Fake Reviews: TripAdvisor Slams Facebook and Google

TripAdvisor recently defended itself from criticism by consumer group Which?, alleging the company was not doing enough to tackle fake reviews on its website.

The travel website responded by saying it had removed over one million fake reviews in 2018. Which? had this month reported that fake reviews had caused some of the top 10 rated hotels in popular tourist destinations to be pushed up the site’s rankings.

Here Tosshan Ramgolam, Brand Advisor at Incopro, the online brand protection software provider to over 650 brands, offers insight into the implications of fake reviews, and the ongoing ordeal with TripAdvisor.

Many customers rely on reviews when researching hotels, holidays and restaurants, so it’s not surprising that operators are offering money for fake reviews. This is a particularly acute problem with the nature of platforms like TripAdvisor, Facebook and Google, but the problem of purchasing fake reviews online to boost their ratings and dupe the general public is becoming a big issue.

TripAdvisor is one of the most popular travel review sites online and is a first point of call for millions of people, but it can be hard to know at the best of time which reviews are real and which are fake.

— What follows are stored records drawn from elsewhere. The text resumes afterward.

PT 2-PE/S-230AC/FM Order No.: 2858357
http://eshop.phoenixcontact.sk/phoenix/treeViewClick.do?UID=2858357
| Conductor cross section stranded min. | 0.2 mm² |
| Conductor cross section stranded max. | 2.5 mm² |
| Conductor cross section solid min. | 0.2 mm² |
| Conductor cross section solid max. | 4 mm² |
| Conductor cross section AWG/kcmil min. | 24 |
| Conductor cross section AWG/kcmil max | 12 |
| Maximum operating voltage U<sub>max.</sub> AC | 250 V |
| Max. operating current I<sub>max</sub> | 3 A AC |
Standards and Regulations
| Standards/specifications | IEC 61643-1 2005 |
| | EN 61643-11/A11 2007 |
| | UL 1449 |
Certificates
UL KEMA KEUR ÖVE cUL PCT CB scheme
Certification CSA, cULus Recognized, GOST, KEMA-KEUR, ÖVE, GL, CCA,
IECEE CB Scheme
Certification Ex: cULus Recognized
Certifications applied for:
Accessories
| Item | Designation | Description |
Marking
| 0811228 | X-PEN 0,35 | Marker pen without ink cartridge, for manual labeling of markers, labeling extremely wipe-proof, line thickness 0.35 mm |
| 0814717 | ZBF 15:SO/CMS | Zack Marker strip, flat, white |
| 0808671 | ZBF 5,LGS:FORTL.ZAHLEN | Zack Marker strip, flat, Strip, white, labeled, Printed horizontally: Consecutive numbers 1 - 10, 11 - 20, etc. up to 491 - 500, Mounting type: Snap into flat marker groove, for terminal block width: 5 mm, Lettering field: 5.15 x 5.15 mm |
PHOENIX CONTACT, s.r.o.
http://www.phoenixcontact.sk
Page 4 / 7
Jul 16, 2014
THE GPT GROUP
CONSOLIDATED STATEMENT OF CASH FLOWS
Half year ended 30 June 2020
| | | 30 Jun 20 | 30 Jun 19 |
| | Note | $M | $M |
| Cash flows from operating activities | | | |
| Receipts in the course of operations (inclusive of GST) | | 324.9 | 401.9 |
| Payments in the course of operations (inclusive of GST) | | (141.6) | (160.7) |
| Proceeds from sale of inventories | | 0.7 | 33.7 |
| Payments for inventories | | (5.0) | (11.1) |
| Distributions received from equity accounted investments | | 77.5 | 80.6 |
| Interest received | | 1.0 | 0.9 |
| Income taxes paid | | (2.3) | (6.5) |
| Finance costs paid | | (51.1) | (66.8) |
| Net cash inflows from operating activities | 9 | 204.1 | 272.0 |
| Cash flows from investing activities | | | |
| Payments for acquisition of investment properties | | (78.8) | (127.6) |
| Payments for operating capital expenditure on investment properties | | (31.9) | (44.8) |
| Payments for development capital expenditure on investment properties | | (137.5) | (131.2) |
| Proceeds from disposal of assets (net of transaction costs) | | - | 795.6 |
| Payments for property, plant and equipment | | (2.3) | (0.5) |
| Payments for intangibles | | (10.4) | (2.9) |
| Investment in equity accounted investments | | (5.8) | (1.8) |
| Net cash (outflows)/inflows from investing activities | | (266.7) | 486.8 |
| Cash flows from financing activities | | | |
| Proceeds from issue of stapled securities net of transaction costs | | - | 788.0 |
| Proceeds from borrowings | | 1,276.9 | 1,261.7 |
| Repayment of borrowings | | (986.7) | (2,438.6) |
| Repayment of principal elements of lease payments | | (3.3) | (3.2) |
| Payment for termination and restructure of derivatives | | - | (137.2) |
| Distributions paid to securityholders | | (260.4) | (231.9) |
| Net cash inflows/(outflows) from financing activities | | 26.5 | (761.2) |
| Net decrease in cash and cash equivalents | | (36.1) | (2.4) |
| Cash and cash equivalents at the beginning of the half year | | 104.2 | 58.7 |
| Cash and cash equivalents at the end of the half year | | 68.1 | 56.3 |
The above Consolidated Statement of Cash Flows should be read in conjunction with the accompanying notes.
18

To prove this point, back in 2017, a Vice contributor turned his garden shed into a top-rated ‘restaurant’, which at one point ranked as the number one eatery in Dulwich on TripAdvisor’s ratings system. The listing was ultimately removed, but the prank unveiled how simple it was to fool both consumers and TripAdvisor with a few fake reviews and stock images.

Online reviews are hugely important for businesses, especially small and local establishments that don’t have the reputation and branding of large chains. 4 out of 5 people trust online reviews as much as a personal recommendation, and they are an important part of where Google’s algorithm ranks search results on its platform.

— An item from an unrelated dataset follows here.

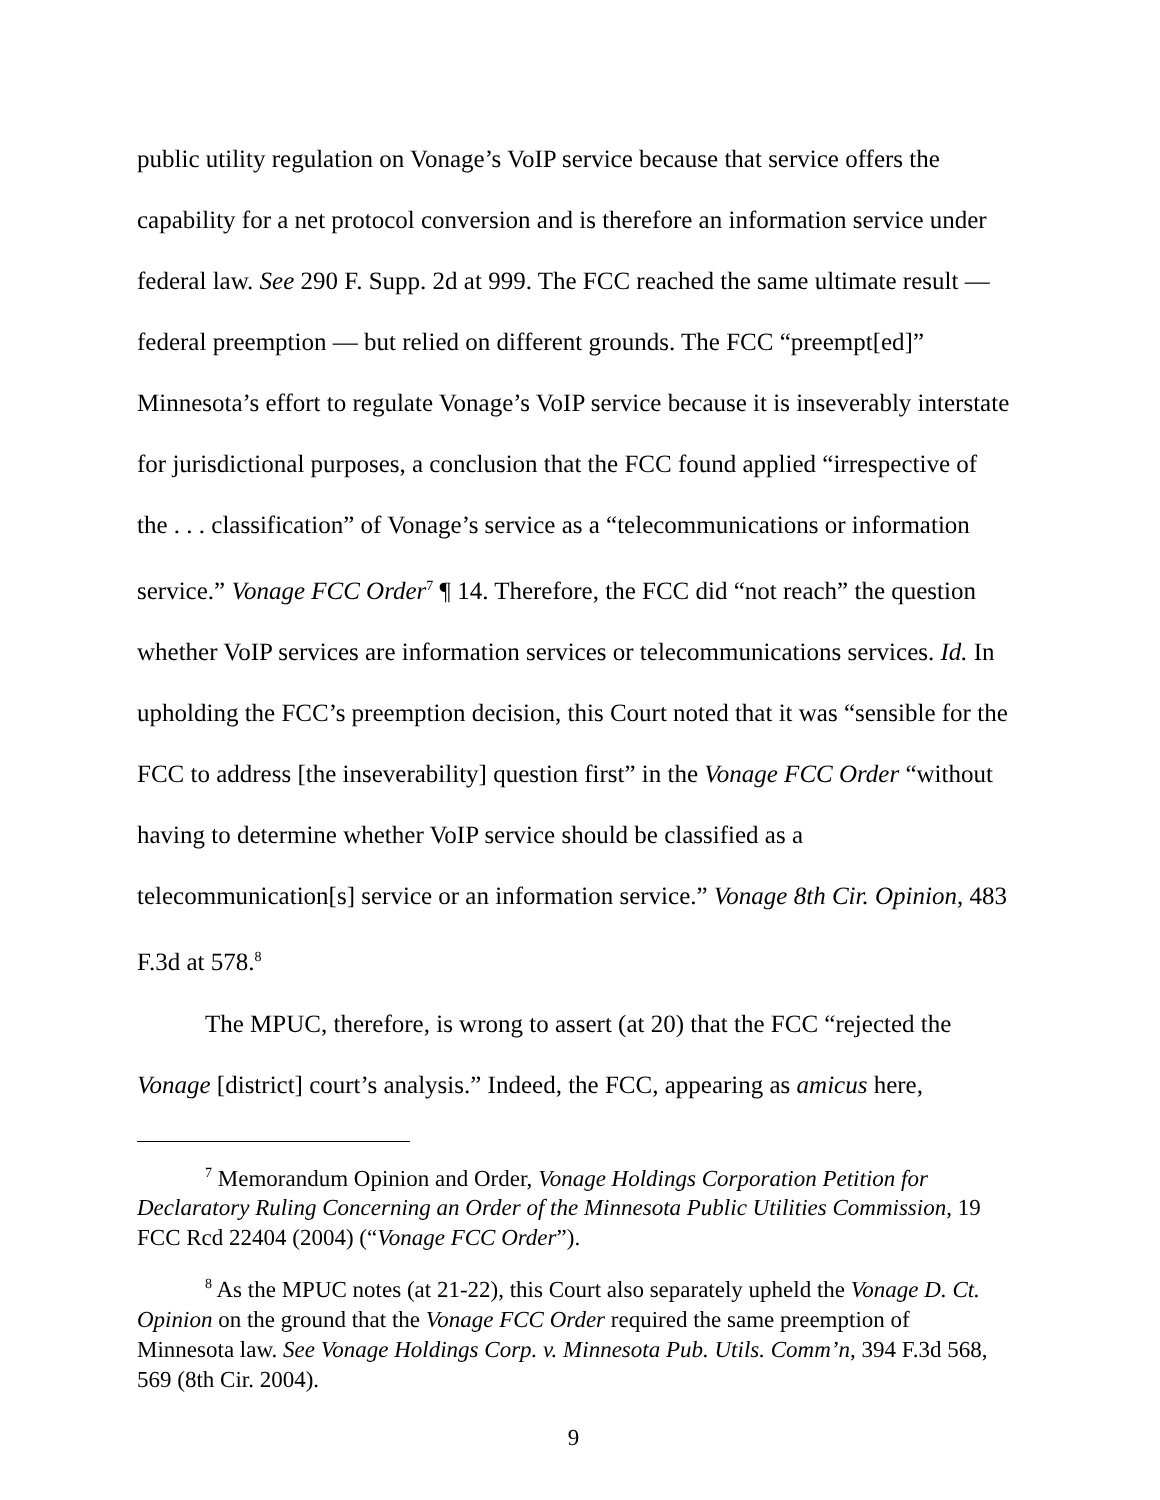public utility regulation on Vonage’s VoIP service because that service offers the capability for a net protocol conversion and is therefore an information service under federal law. See 290 F. Supp. 2d at 999. The FCC reached the same ultimate result — federal preemption — but relied on different grounds. The FCC “preempt[ed]” Minnesota’s effort to regulate Vonage’s VoIP service because it is inseverably interstate for jurisdictional purposes, a conclusion that the FCC found applied “irrespective of the . . . classification” of Vonage’s service as a “telecommunications or information service.” Vonage FCC Order<sup>7</sup> ¶ 14. Therefore, the FCC did “not reach” the question whether VoIP services are information services or telecommunications services. Id. In upholding the FCC’s preemption decision, this Court noted that it was “sensible for the FCC to address [the inseverability] question first” in the Vonage FCC Order “without having to determine whether VoIP service should be classified as a telecommunication[s] service or an information service.” Vonage 8th Cir. Opinion, 483 F.3d at 578.<sup>8</sup>
The MPUC, therefore, is wrong to assert (at 20) that the FCC “rejected the Vonage [district] court’s analysis.” Indeed, the FCC, appearing as amicus here,
<sup>7</sup> Memorandum Opinion and Order, Vonage Holdings Corporation Petition for Declaratory Ruling Concerning an Order of the Minnesota Public Utilities Commission, 19 FCC Rcd 22404 (2004) (“Vonage FCC Order”).
<sup>8</sup> As the MPUC notes (at 21-22), this Court also separately upheld the Vonage D. Ct. Opinion on the ground that the Vonage FCC Order required the same preemption of Minnesota law. See Vonage Holdings Corp. v. Minnesota Pub. Utils. Comm’n, 394 F.3d 568, 569 (8th Cir. 2004).
9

Although TripAdvisor claims to be help stop the flood of fake reviews on its site, even the most casual of glances shows that its attempts are almost entirely ineffectual.

Although the company said it’s removed more than one million fake reviews, how can anybody be sure that there are one million more still on the site?

TripAdvisor also said 66million reviews were submitted during 2018 and that all were analysed using advanced fraud detection technology. How, then, did one million reviews slip through the net? Or are the pre-2018 reviews not being checked as well?

The inherent issue of fake reviews is that they are even more widespread that suggested because, apart from anything else, fake reviews don’t self-identify as being fake.

While a handful of people will disclose that they received a free stay or meal in return for what they would call a “fair and unbiased review”, most of which tend to be four or five stars, fake reviewers naturally go to great lengths to camouflage their fake reviews. No-one really knows how many reviews are fake, but whatever the number, it is obvious that it is much larger than any official estimate.

As the likes of Amazon and eBay have found out in the past, it’s not a problem that is easily dealt with.

In order to stop the problem, we need to stop focusing on the fake reviews and start focusing on the fake reviewers. It’s almost impossible to stop people from publishing their feedback, but it could be a case of finding and tracking reviewers that consistently post 4- and 5-star reviews on hundreds of establishments every day.

Perhaps the model of reviews needs to change. Instead of platforms like TripAdvisor and Amazon offering reviews from anyone and everyone, would it make more sense to move towards a Which? model of having dedicated and trusted reviewers who are able to offer objective advice? Or limit the amount of reviews users are allowed to give?